As the logging companies packed up and moved to the next mountain, many of those towns dissolved and became nothing more than a memory and a background in old photographs.
One such town was Wildell in northern Pocahontas County.
For most people, Wildell is nothing more than a paragraph in the book The History of Pocahontas County, but for Grace Collins, now of Durbin, it was home.
Collins found several photos of the town and, with them, her memories. The daughter of Walter and Jessie Shiflett, Collins was one of nine children.
“My dad was a foreman on the Western Maryland Railroad,” she said. “I was the fifth child. My older sister was two years older than me, and she was born with an enlarged heart, so she could hardly walk across the floor without turning blue. I had to spend a lot of time entertaining her and also had to spend a lot of time helping my mom.”
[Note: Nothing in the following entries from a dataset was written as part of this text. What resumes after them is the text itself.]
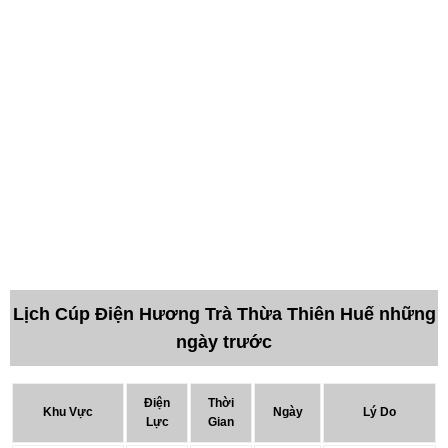
Lịch Cúp Điện Hương Trà Thừa Thiên Huế những
ngày trước
Điện
Thời
Khu Vực
Ngày
Lý Do
Lực
Gian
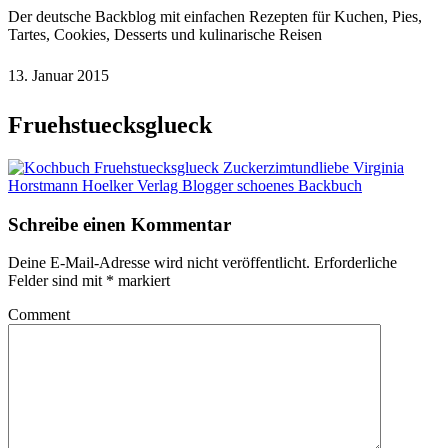
Der deutsche Backblog mit einfachen Rezepten für Kuchen, Pies,
Tartes, Cookies, Desserts und kulinarische Reisen
13. Januar 2015
Fruehstuecksglueck
Schreibe einen Kommentar
Deine E-Mail-Adresse wird nicht veröffentlicht.
Erforderliche
Felder sind mit
*
markiert
Comment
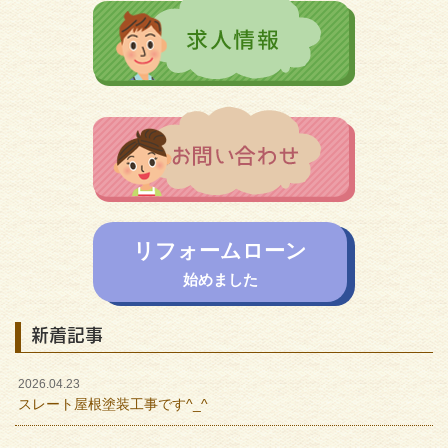
リフォームローン
始めました
新着記事
2026.04.23
スレート屋根塗装工事です^_^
Life in Wildell was simple, but it was fine for the Shiflett family. While their dad was at work, the children helped their mom at home.
“Of course, we had to carry our water, and we had an outside john; all those good things,” Collins said.
The children went to the Wildell School, which was a one-room school.
“It was just a small school because there weren’t very many people there,” Collins said. “It was just small, and the teachers came from Green Bank and did the teaching.”
As they got older, two of Collins’ brothers joined their father on the Western Maryland Railroad, while she set her sights elsewhere.
“I married a man that worked on the C&O,” she said. “So, I didn’t get away from the railroad.”
Collins and her husband, Harold, settled in Durbin and raised five children – three boys and two girls.
“My kids have been very blessed,” Collins said. “They went to Green Bank High School and the government came in, the FBI and NOAA came in and gave these kids tests. My daughter took the test and went to D.C. to work. She’s been thirty years or more in the government. When she went up there, she rented an apartment – there were a lot of different girls, but they were all from West Virginia.”
One of Collins’ sons was also recruited to work for the government in D.C.
Collins said her son encouraged her to share the photos and her memories of Wildell, and she enjoys talking about the past.
“Now, I’m a talker,” she said. “You get me going and I can talk for hours.”
According to The History of Pocahontas County, Wildell was “a tract of 11,000 acres on the headwaters of the Glady Fork and Laurel Fork in Randolph County and on the waters of Snorting Lick Run, Mikes Run, Fox Run and Elklick Run on the West Fork of the Greenbrier.”
The land was sold by the Pocahontas Tanning Company to the Wildell Lumber Company in 1903. The company was owned by the Wilson family of Elkins. The company’s band mill was in operation in 1904 and closed in either 1915 or 1916.